Por: Osvaldo PepePese al trámite irregular y desprolijo de la misma, el Gobierno apuesta a la apelación que presentó el sábado ante un juez de cámara por los fallos de la jueza de primera instancia en el contencioso administrativo María José Sarmiento, que bloqueó el uso de US$ 6.569 millones de reservas para el pago de deuda y repuso a Redrado en el Banco Central hasta que se expida el Congreso. Así, los Kirchner hoy seguirían adelante con la apropiación de esas reservas contra todo límite institucional y mesura política.

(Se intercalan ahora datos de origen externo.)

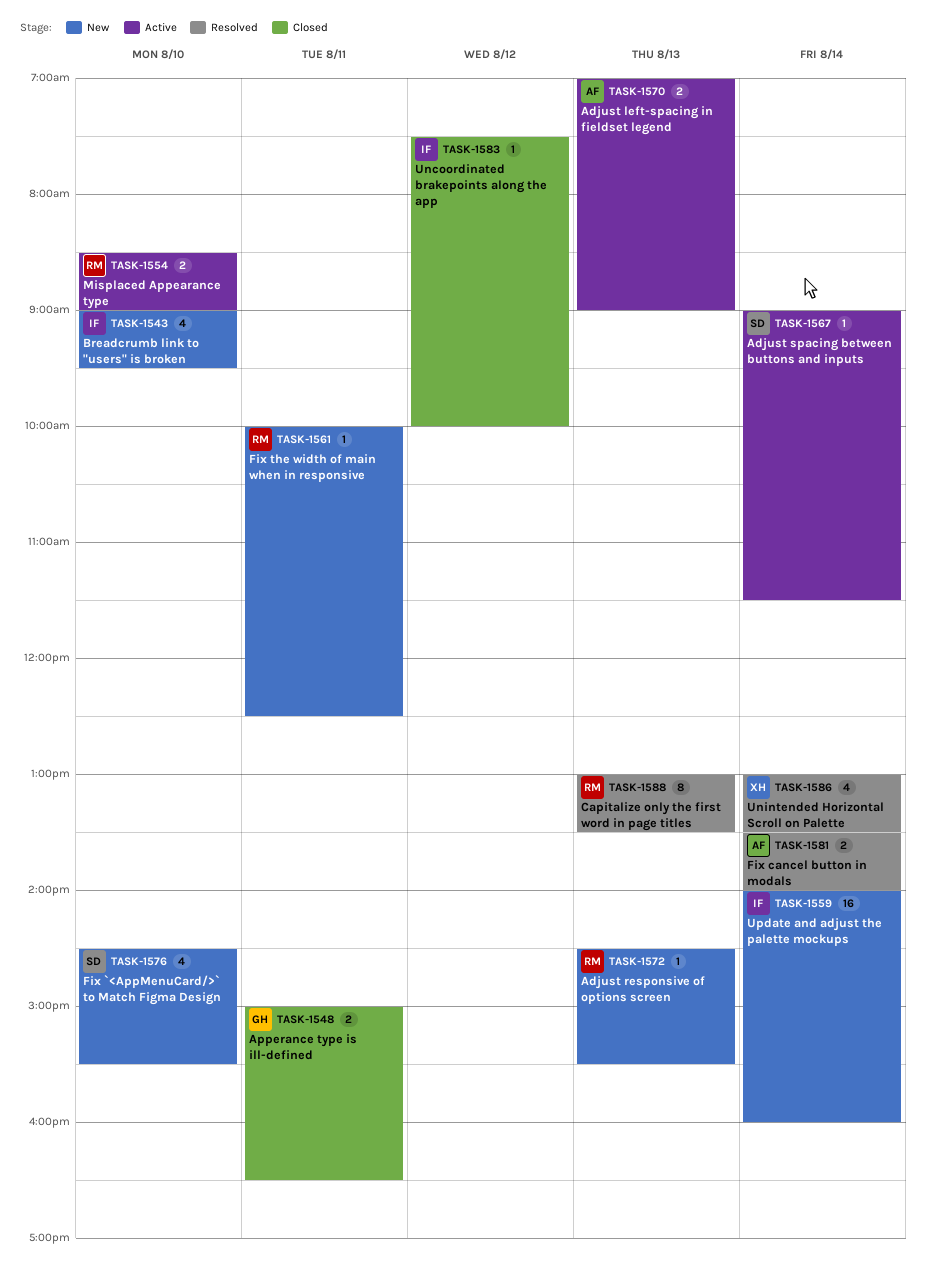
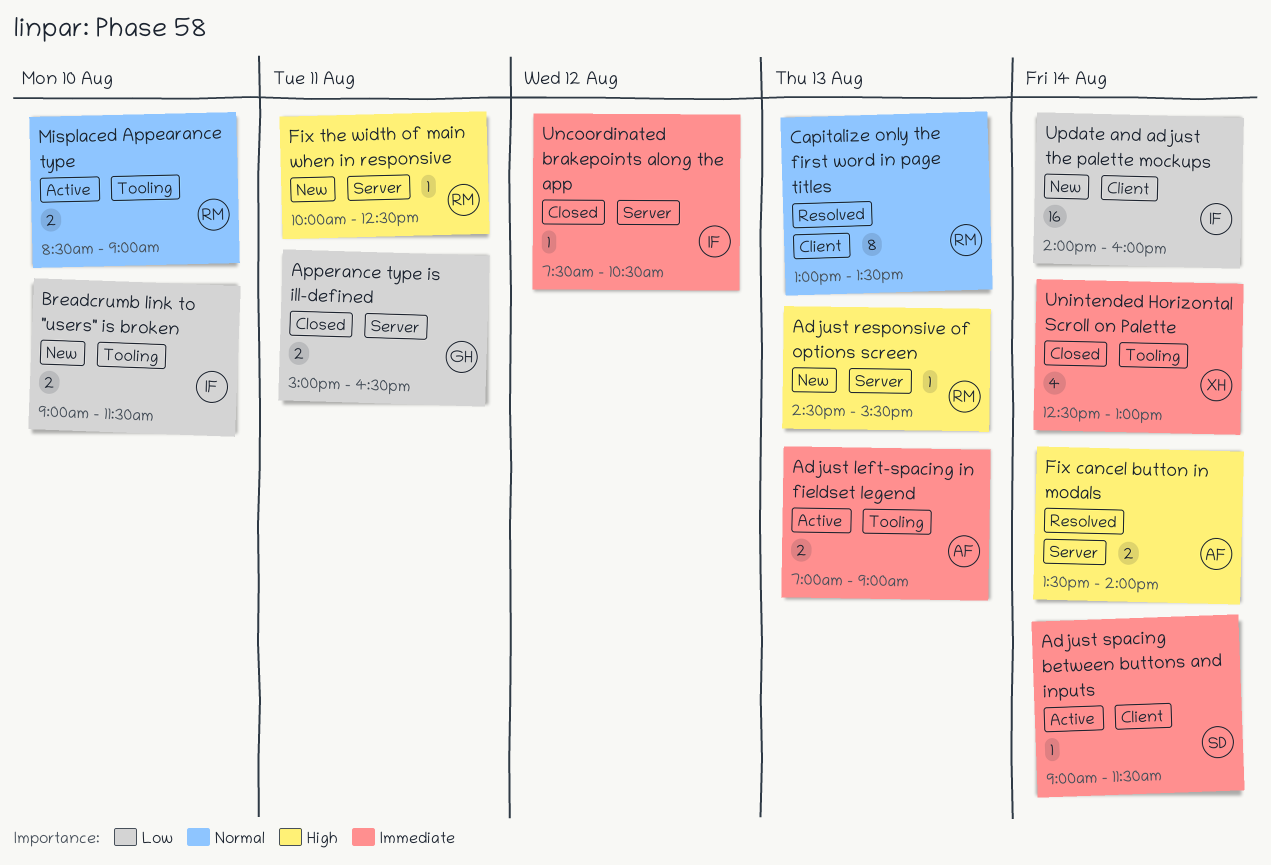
Breadcrumb link to "users" is broken, estimate: 4 -> 2
Breadcrumb link to "users" is broken, ends: 09:30 -> 11:30
Fix `<AppMenuCard/>` to Match Figma Design: present -> none
Uncoordinated brakepoints along the app, ends: 10:00 -> 10:30
Unintended Horizontal Scroll on Palette, status: Resolved -> Closed
Unintended Horizontal Scroll on Palette, begins: 13:00 -> 12:30
Unintended Horizontal Scroll on Palette, ends: 13:30 -> 13:00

Con ironía, en el Gobierno hablan de la "Resolución 126" para definir la reacción judicial y política ante su grosera embestida al Central: un modo de emparentar al vicepresidente Cobos, el hombre que tumbó la Resolución 125 de las retenciones móviles al campo. Aquella vez, el Gobierno quemó a Loustau, su ministro de Economía. Y ahora incineró a otro, Amado Boudou, hombre de lapicera fácil y convicciones siempre descartables, quien habló de horizonte despejado para la maniobra con sello K.: prepotente, pisoteando leyes, personas e instituciones.
En tanto, la Corte Suprema todavía espera el pedido de explicaciones que le hizo a la Presidenta sobre los fundamentos de su polémico decreto, en oportunidad de aceptar el amparo de San Luis, que alegó que las reservas son federales, no del Gobierno. Cristina, más lejos de la "calidad institucional" que prometió, aún decidió no contestar.